Meprodine
- Alpha-meprodine

Clinical data
- ATC code: none;

Legal status
- Legal status: AU: S9 (Prohibited substance); BR: Class A1 (Narcotic drugs); CA: Schedule I; DE: Anlage I (Authorized scientific use only); US: Schedule I;

Identifiers
- IUPAC name (3S,4R)-3-ethyl-1-methyl-4-phenylpiperidin-4-yl propionate;
- CAS Number: 468-51-9;
- PubChem CID: 61119;
- ChemSpider: 16736823;
- UNII: 1177I648L1;
- KEGG: D12666;
- ChEMBL: ChEMBL2104027;

Chemical and physical data
- Formula: C_{17}H_{25}NO_{2}
- Molar mass: 275.392 g·mol^{−1}
- 3D model (JSmol): Interactive image;
- SMILES CC[C@H]1CN(C)CC[C@@]1(OC(=O)CC)c2ccccc2;
- InChI InChI=1S/C17H25NO2/c1-4-14-13-18(3)12-11-17(14,20-16(19)5-2)15-9-7-6-8-10-15/h6-10,14H,4-5,11-13H2,1-3H3/t14-,17-/m0/s1; Key:ODEGQXRCQDVXSJ-YOEHRIQHSA-N;

= Meprodine =

Chemical compound

Meprodine is an opioid analgesic that is an analogue of pethidine (meperidine). It is closely related to the drug prodine, the only difference being that meprodine has an ethyl group rather than a methyl at the 3-position of the piperidine ring.

As with prodine, there are two isomers of meprodine, alpha-meprodine and beta-meprodine, with the alpha isomer having been more widely used.

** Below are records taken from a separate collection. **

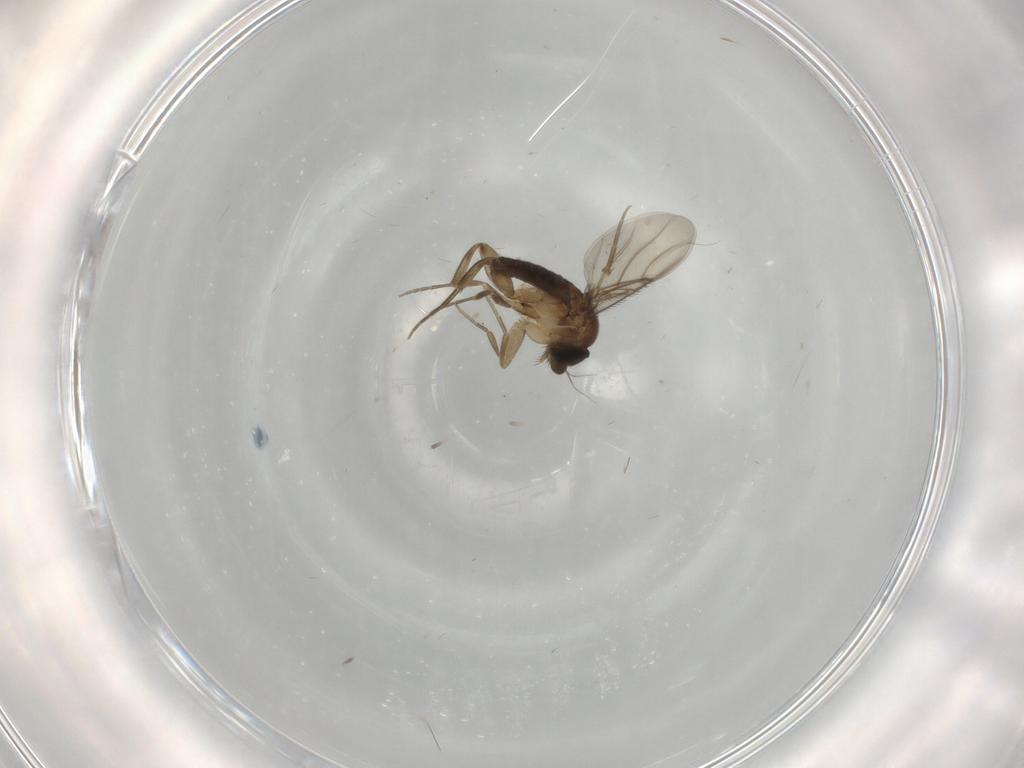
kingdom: Animalia
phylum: Arthropoda
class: Insecta
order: Diptera
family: Phoridae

Alphameprodine (ACSCN 9604) and betameprodine (ACSCN 9608) are both Schedule I Narcotic controlled substances in the United States, both with annual aggregate manufacturing quotas of 2 grammes as of 2014.

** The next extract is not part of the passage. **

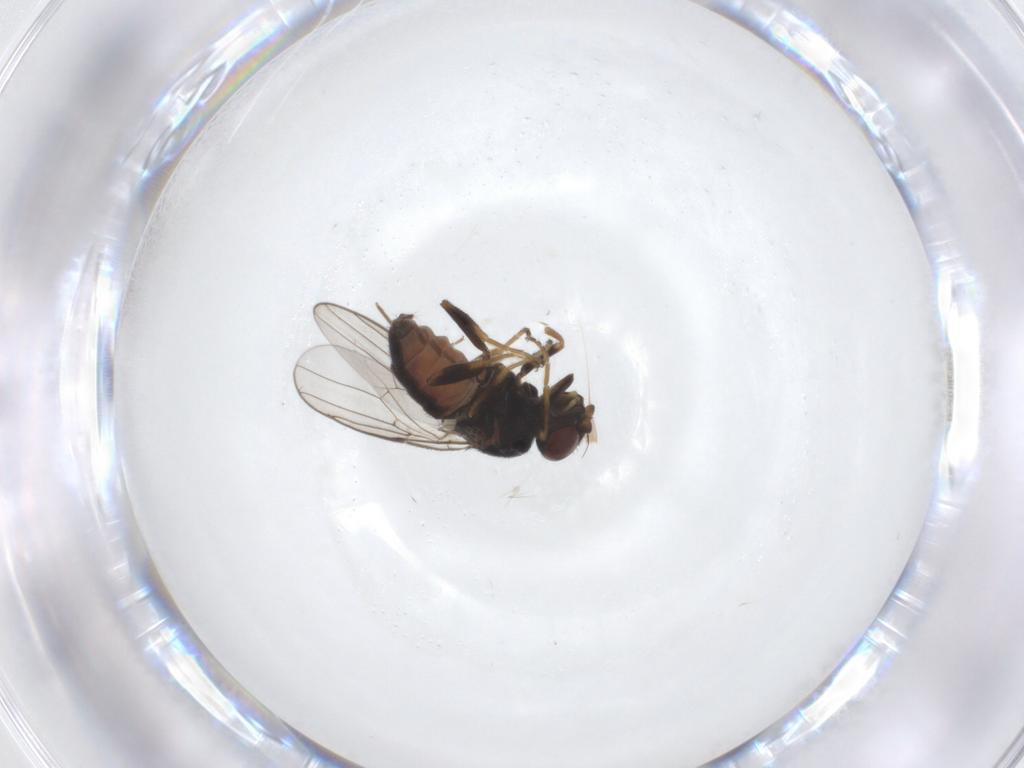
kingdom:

Meprodine has similar effects to other opioids, and produces analgesia, sedation and euphoria. Side effects can include itching, nausea and potentially serious respiratory depression which can be life-threatening.

==Legal Status==

===Australia===
Meprodine is considered a Schedule 9 prohibited substance in Australia under the Poisons Standard (February 2017). A Schedule 9 substance is a substance which may be abused or misused, the manufacture, possession, sale or use of which should be prohibited by law except when required for medical or scientific research, or for analytical, teaching or training purposes with approval of Commonwealth and/or State or Territory Health Authorities.